The Melbourne Commonwealth Games, March 23, 2006
Today (Wednesday), the Commonwealth Games mountain bikers had their last chance to train on the race circuit before they race tomorrow. At six kilometres, the circuit is short by World Cup standards, and some of the top competitors found it not very technical, but still expect a tough race for the gold medal. The women will do six laps and the men eight.
The circuit does not have a major climb, instead featuring a number of short up and down power climbs and false flats. The technical sections are not particularly difficult, but the many twists and turns will force the riders to constantly pay attention. The ground is very dry and dusty, with lots of loose gravelly sections where a rider can wash out. In training today it was 25°C, and tomorrow it is expected to go to 30-plus, so heat could be a factor.
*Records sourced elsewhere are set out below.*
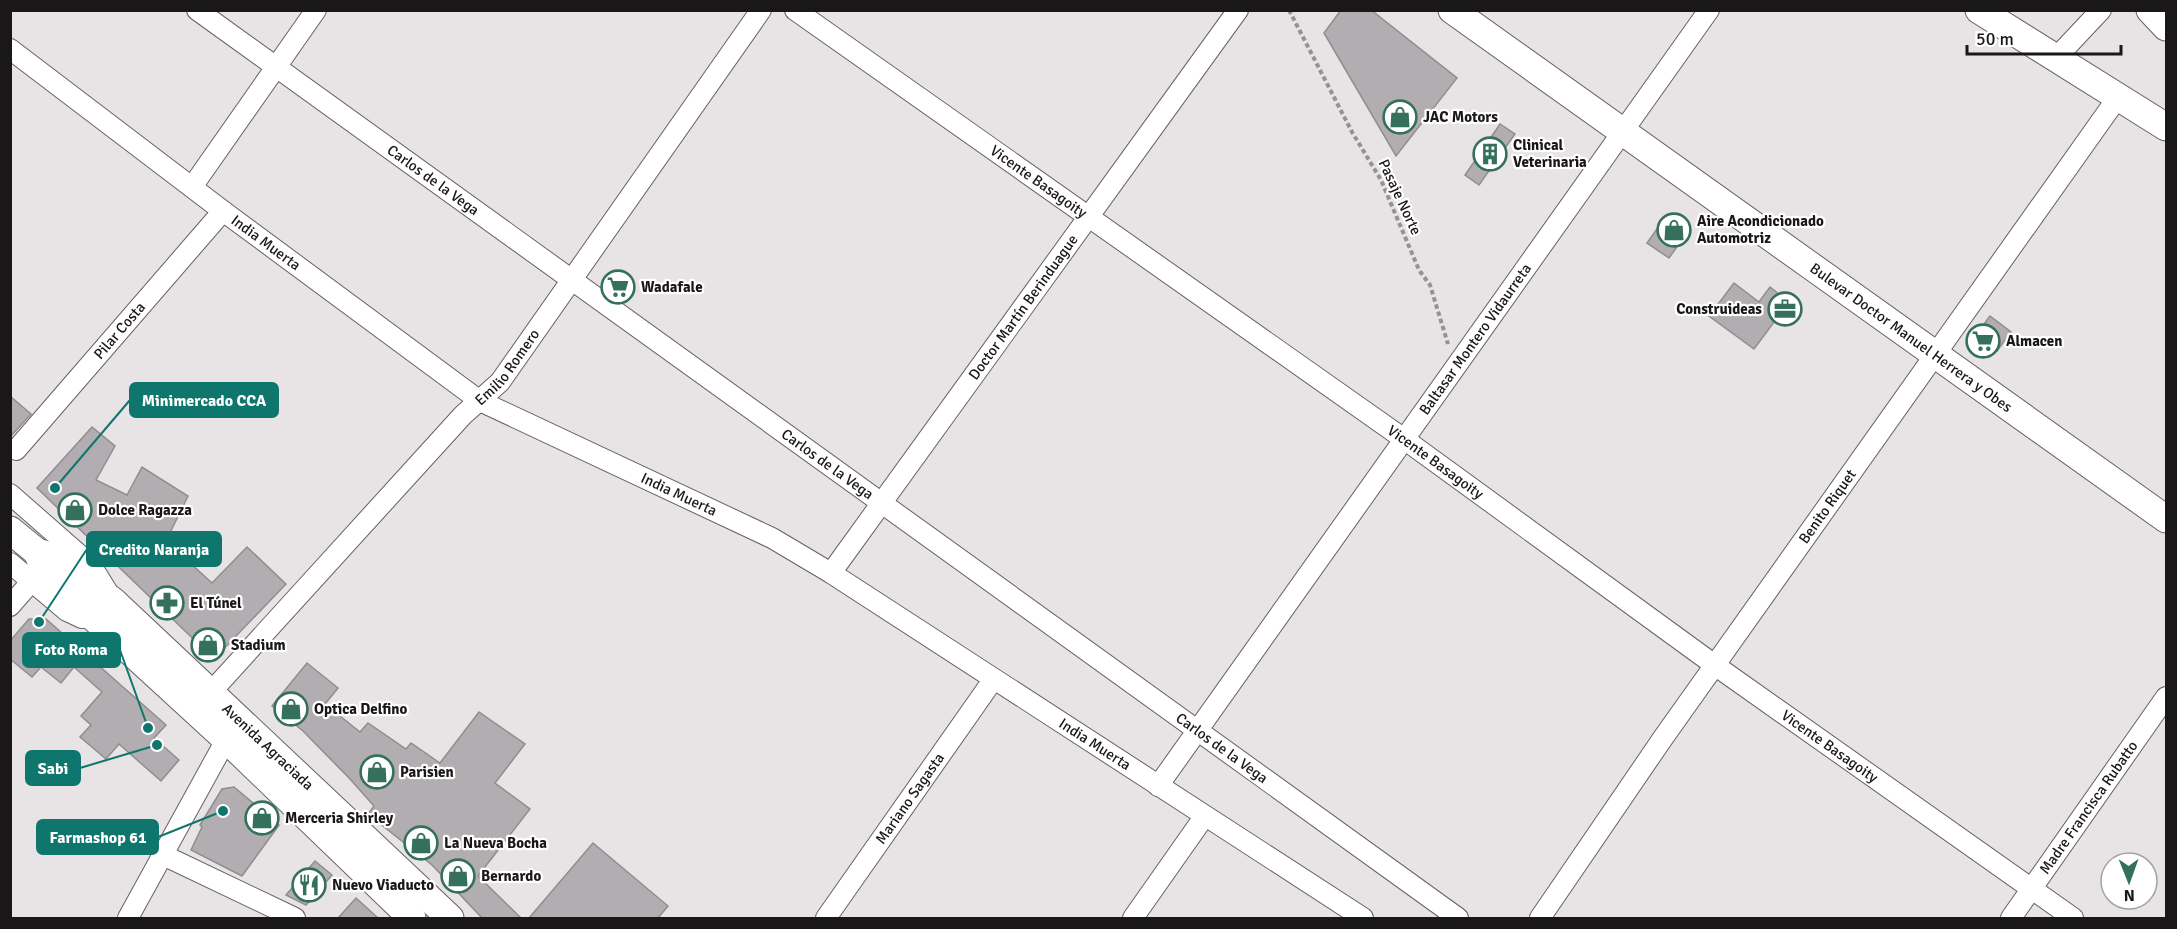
<svg xmlns="http://www.w3.org/2000/svg" width="2177" height="929" font-family="Signika,sans-serif">
<rect width="100%" height="100%" fill="#e8e3e5"/>
<g fill="#b2adb0" stroke="#918c8e" stroke-width="1.5">
<polygon points="1341,10 1371,10 1457,78 1396,156 1324,33"/>
<polygon points="1500,124 1515,134 1479,185 1465,175"/>
<polygon points="1664,219 1686,234 1669,258 1647,243"/>
<polygon points="1734,283 1759,302 1770,287 1789,302 1754,349 1709,316"/>
<polygon points="1990,316 2011,332 1997,351 1979,340 1978,332"/>
<polygon points="10,396 31,414 10,437"/>
<polygon points="92,427 115,446 96,480 127,495 142,467 188,496 166,541 212,583 247,547 286,584 214,659 37,488"/>
<polygon points="29,619 46,619 166,725 154,738 179,760 161,781 119,744 106,759 80,737 91,725 81,716 102,692 74,667 61,683 41,667 32,677 10,659 10,641"/>
<polygon points="307,663 338,688 325,704 360,732 368,723 406,749 411,743 440,763 479,712 525,744 495,783 530,809 478,876 521,918 482,918 432,865 368,814 374,806 350,779 303,731 272,706"/>
<polygon points="234,787 279,825 242,876 191,850 202,827 200,825 222,789"/>
<polygon points="593,843 668,906 658,918 529,918"/>
<polygon points="315,861 332,875 306,905 286,895"/>
<polygon points="356,898 378,918 338,918"/>
</g>
<g fill="none" stroke-linecap="round" stroke-linejoin="round">
<defs>
<g id="street">
<path id="s1" d="M 197,10 L 1458,918"/>
<path id="s2" d="M 795,10 L 1404,439 L 1716,666 L 2073,918"/>
<path id="s3" d="M 10,49 L 223,211 L 480,401 L 772,538 L 831,573 L 1363,918"/>
<polyline points="2055,59 2101,10"/>
<polyline points="192,187 316,10"/>
<path id="s4" d="M 16,450 L 223,211"/>
<polyline points="10,494 91,565 107,591"/>
<polyline points="10,563 67,611 82,618"/>
<path id="s5" d="M 831,573 L 1238,10"/>
<polyline points="10,606 31,582"/>
<path id="s6" d="M 211,692 L 463,415 L 500,382 L 761,10"/>
<path id="s7" d="M 1158,786 L 1709,10"/>
<polyline points="163,855 295,918"/>
<polyline points="128,918 232,729"/>
<path id="s8" d="M 826,918 L 993,680"/>
<polyline points="1133,918 1204,817"/>
<path id="s9" d="M 1540,918 L 1663,738 L 2118,97"/>
<path id="s10" d="M 2011,918 L 2166,697"/>
</g>
<g id="secondary">
<path id="s11" d="M 1452,10 C 1691,178 1927,351 2166,519"/>
<polyline points="1979,10 2166,127"/>
<polyline points="2150,10 2166,27"/>
<polyline points="10,530 37,552 46,574 227,740 412,918"/>
<path id="s12" d="M 37,552 L 54,557 L 113,601 L 450,918"/>
</g>
</defs>
<use href="#street" stroke="#666163" stroke-width="22"/>
<use href="#secondary" stroke="#666163" stroke-width="29"/>
<polyline stroke="#969294" stroke-width="4" stroke-dasharray="4.5 3" stroke-linecap="butt" points="1289,10 1352,132 1381,180 1419,270 1430,285 1448,344"/>
<use href="#street" stroke="#fff" stroke-width="20"/>
<use href="#secondary" stroke="#fff" stroke-width="27"/>
</g>
<defs>
<symbol id="shop-ring" viewBox="-11 -11 22 22"><circle r="9.5" fill="#fff" stroke="#34705b" stroke-width="1.5"/><path d="M-5-2.5h2.3a2.7 3.5 0 0 1 5.4 0H5L5.5 6h-11ZM-1.5-2.5h3a1.5 2.3 0 0 0-3 0Z" fill="#34705b"/></symbol>
<symbol id="building-ring" viewBox="-11 -11 22 22"><circle r="9.5" fill="#fff" stroke="#34705b" stroke-width="1.5"/><path d="M-4-6H4V6H1V3H-1V6H-4ZM-2.5-4.3h1.7v1.8h-1.7ZM.8-4.3h1.7v1.8H.8ZM-2.5-1h1.7V.8h-1.7ZM.8-1h1.7V.8H.8Z" fill="#34705b"/></symbol>
<symbol id="supermarket-ring" viewBox="-11 -11 22 22"><circle r="9.5" fill="#fff" stroke="#34705b" stroke-width="1.5"/><path d="M-6-5.5h2.5l.6 2H6L4.5 2H-2.5L-4.4-4H-6ZM-1.5 3.2a1.3 1.3 0 1 0 .1 0ZM3 3.2a1.3 1.3 0 1 0 .1 0Z" fill="#34705b"/></symbol>
<symbol id="office-ring" viewBox="-11 -11 22 22"><circle r="9.5" fill="#fff" stroke="#34705b" stroke-width="1.5"/><path d="M-6-3h4V-5.5h4V-3h4V5H-6ZM-1-4.5V-3h2v-1.5ZM-6 0V1H6V0Z" fill="#34705b"/></symbol>
<symbol id="pharmacy-ring" viewBox="-11 -11 22 22"><circle r="9.5" fill="#fff" stroke="#34705b" stroke-width="1.5"/><path d="M-2-6h4v4h4v4h-4v4h-4v-4h-4v-4h4Z" fill="#34705b"/></symbol>
<symbol id="restaurant-ring" viewBox="-11 -11 22 22"><circle r="9.5" fill="#fff" stroke="#34705b" stroke-width="1.5"/><path d="M-5-6h1v4h1v-4h1v4h1v-4h1v5L-1.5 .5V6h-2V.5L-5-1ZM5-6V6H3V1.5H1.5Q1.5-4 5-6Z" fill="#34705b"/></symbol>
</defs>
<g fill-rule="evenodd">
<use href="#shop-ring" x="1381" y="98" width="38" height="38"/>
<use href="#building-ring" x="1471" y="135" width="38" height="38"/>
<use href="#shop-ring" x="1655" y="211" width="38" height="38"/>
<use href="#supermarket-ring" x="599" y="268" width="38" height="38"/>
<use href="#office-ring" x="1766" y="290" width="38" height="38"/>
<use href="#supermarket-ring" x="1964" y="322" width="38" height="38"/>
<use href="#shop-ring" x="56" y="491" width="38" height="38"/>
<use href="#pharmacy-ring" x="148" y="584" width="38" height="38"/>
<use href="#shop-ring" x="189" y="626" width="38" height="38"/>
<use href="#shop-ring" x="272" y="690" width="38" height="38"/>
<use href="#shop-ring" x="358" y="753" width="38" height="38"/>
<use href="#shop-ring" x="243" y="799" width="38" height="38"/>
<use href="#shop-ring" x="402" y="824" width="38" height="38"/>
<use href="#shop-ring" x="439" y="857" width="38" height="38"/>
<use href="#restaurant-ring" x="290" y="866" width="38" height="38"/>
</g>
<g text-anchor="middle" stroke-width="4.5" stroke-linejoin="round" paint-order="stroke">
<g font-size="15" font-weight="bold" fill="#191718" stroke="#fff" text-anchor="start">
<text x="1423" y="122">JAC Motors</text>
<text x="1513" y="150">Clinical<tspan x="1513" dy="17">Veterinaria</tspan></text>
<text x="1697" y="226">Aire Acondicionado<tspan x="1697" dy="17">Automotriz</tspan></text>
<text x="641" y="292">Wadafale</text>
<text x="1762" y="314" text-anchor="end">Construideas</text>
<text x="2006" y="346">Almacen</text>
<text x="98" y="515">Dolce Ragazza</text>
<text x="190" y="608">El Túnel</text>
<text x="231" y="650">Stadium</text>
<text x="314" y="714">Optica Delfino</text>
<text x="400" y="777">Parisien</text>
<text x="285" y="823">Merceria Shirley</text>
<text x="444" y="848">La Nueva Bocha</text>
<text x="481" y="881">Bernardo</text>
<text x="332" y="890">Nuevo Viaducto</text>
</g>
<g font-size="15" fill="#191718" stroke="#fff">
<text dy="5" stroke="none"><textPath href="#s1" startOffset="291">Carlos de la Vega</textPath></text>
<text dy="5" stroke="none"><textPath href="#s2" startOffset="298">Vicente Basagoity</textPath></text>
<text transform="translate(1400 197) rotate(65)" y="5">Pasaje Norte</text>
<text dy="5" stroke="none"><textPath href="#s3" startOffset="321">India Muerta</textPath></text>
<text dy="5" stroke="none"><textPath href="#s5" startOffset="328">Doctor Martín Berinduague</textPath></text>
<text dy="5" stroke="none"><textPath href="#s4" startOffset="158">Pilar Costa</textPath></text>
<text dy="5" stroke="none"><textPath href="#s11" startOffset="564">Bulevar Doctor Manuel Herrera y Obes</textPath></text>
<text dy="5" stroke="none"><textPath href="#s7" startOffset="548">Baltasar Montero Vidaurreta</textPath></text>
<text dy="5" stroke="none"><textPath href="#s6" startOffset="440">Emilio Romero</textPath></text>
<text dy="5" stroke="none"><textPath href="#s2" startOffset="784">Vicente Basagoity</textPath></text>
<text dy="5" stroke="none"><textPath href="#s1" startOffset="777">Carlos de la Vega</textPath></text>
<text dy="5" stroke="none"><textPath href="#s3" startOffset="807">India Muerta</textPath></text>
<text dy="5" stroke="none"><textPath href="#s9" startOffset="502">Benito Riquet</textPath></text>
<text dy="5" stroke="none"><textPath href="#s3" startOffset="1293">India Muerta</textPath></text>
<text dy="5" stroke="none"><textPath href="#s12" startOffset="304">Avenida Agraciada</textPath></text>
<text dy="5" stroke="none"><textPath href="#s2" startOffset="1270">Vicente Basagoity</textPath></text>
<text dy="5" stroke="none"><textPath href="#s1" startOffset="1263">Carlos de la Vega</textPath></text>
<text dy="5" stroke="none"><textPath href="#s8" startOffset="146">Mariano Sagasta</textPath></text>
<text dy="5" stroke="none"><textPath href="#s10" startOffset="135">Madre Francisca Rubatto</textPath></text>
</g>
</g>
<path fill="none" stroke="#0f766e" stroke-width="2" d="M55 488L130 400M39 622L87 549M148 728L120 650M157 745L80 768M223 811L158 837"/>
<g fill="#0f766e" stroke="#fff" stroke-width="2">
<circle cx="55" cy="488" r="6"/>
<circle cx="39" cy="622" r="6"/>
<circle cx="148" cy="728" r="6"/>
<circle cx="157" cy="745" r="6"/>
<circle cx="223" cy="811" r="6"/>
</g>
<g fill="#0f766e" stroke="#0f766e" stroke-width="2">
<rect x="130" y="383" width="148" height="34" rx="6"/>
<rect x="87" y="532" width="134" height="34" rx="6"/>
<rect x="23" y="633" width="97" height="34" rx="6"/>
<rect x="26" y="751" width="54" height="34" rx="6"/>
<rect x="37" y="820" width="121" height="34" rx="6"/>
</g>
<g font-size="16" text-anchor="middle" font-weight="bold" fill="#fff">
<text x="204" y="406">Minimercado CCA</text>
<text x="154" y="555">Credito Naranja</text>
<text x="71" y="655">Foto Roma</text>
<text x="53" y="774">Sabi</text>
<text x="98" y="843">Farmashop 61</text>
</g>
<rect width="2177" height="929" fill="none" stroke="#191718" stroke-width="24"/>
<g transform="translate(2129 881) rotate(179)"><circle r="28" fill="#ffffff" stroke="#a3a2a3" stroke-width="1.5"/>
<path d="M0-4.5L10 22L0 15L-10 22Z" fill="#34705b"/>
<text y="-9" font-size="16" font-weight="bold" text-anchor="middle" fill="#191718">N</text>
</g>
<path d="M1967 45v9h154v-9" fill="none" stroke="#191718" stroke-width="3"/>
<text x="1976" y="45" font-size="18" fill="#191718" stroke="#ffffff" stroke-width="4.5" paint-order="stroke">50 m</text>
</svg>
The small women's field (12 riders) has a huge talent gap. At the top of the skill level are the two Canadian entries - Marie-Helene Premont and Kiara Bisaro. Premont was the Olympic silver medalist in Athens, and was the only rider to beat world and Olympic champion Gunn-Rita Dahle in World Cup competition last year (which she did twice). Bisaro is a regular top-10 finisher on the World Cup circuit. Barring unforeseen circumstances, these two are virtually assured podium spots. Behind them, the only recognizable name is Rosara Joseph (New Zealand), who has competed in World Cup competition, and won the Oceania title three weeks ago.
Premont flew in Monday, but has had two days of training on the course now. "It is a nice course, and I feel that I am going well on it. It should be fast; the more I ride it the more I like it. But it is my first race of the season, so you are always unsure of how well you are going. The heat will not be a problem; I like the heat!"
Bisaro echoed her team mate's comments: "It's fun, it's fast. It may not seem too technical until you are at speed, then you can quickly get into trouble if you are not paying attention."
On the men's side, the competition is not quite so lopsided, with six of the 29 riders in the pro ranks. Geoff Kabush (Canada) is the early favourite, having obliterated the competition at the Oceania championships. However, Liam Killen (England) is also a top World Cup rider, and has come from training in South Africa (with new Specialized team mate Christoph Sauser) and doing some road racing in California.
After these two, there is Kabush's team mate Seamus McGrath, who took the silver in Manchester, and finished ninth on a similar course in Athens. Also, New Zealand pro Kashi Leuchs, England's Oli Beckingsale (who has been racing in Cyprus and is reputed to be very fit), and Australian hope Sid Taberlay, who could benefit from a strong partisan crowd cheering him on.
Both Kabush and McGrath feel that the race will really start in the final laps. Kabush: "Yeah, it won't start until late. There is nowhere to really get away, but lots of places to make little mistakes that will cost you."
McGrath agrees: "I'm expecting that it will be fast, and that there'll be a group of six or maybe seven that stays together for the first part of the race. I think that the Aussies could be strong- they've been training for this."
Kabush says that he is not in top form right now. "I'm feeling just 'not on' this week. I hope I'll have the legs tomorrow. I'm not sick - originally we thought I might be, but I'm just not feeling as 'on' as I would like."
He also crashed in training today, but said it wasn't too serious. "I slid on my butt, ripped my shorts and got a big raspberry and some thorns stuck in me, but at least it was nothing major. It was in a wide open place and I was going fast, trying to hop a log."
This is a course where the potential dangers are more than just crashing. Media and volunteer info warns about snakes - Browns, Copperheads and Tigers. All are poisonous. None were seen today, although I did hear a radio comment "Sector 7, have you located that Brown again yet?" Everyone in the immediate vicinity (we were in Sector 7) immediately began scrutinizing the ground very closely... Another journalist did encounter a scorpion scuttling across the track. This gives new meaning to the expression "natural hazards."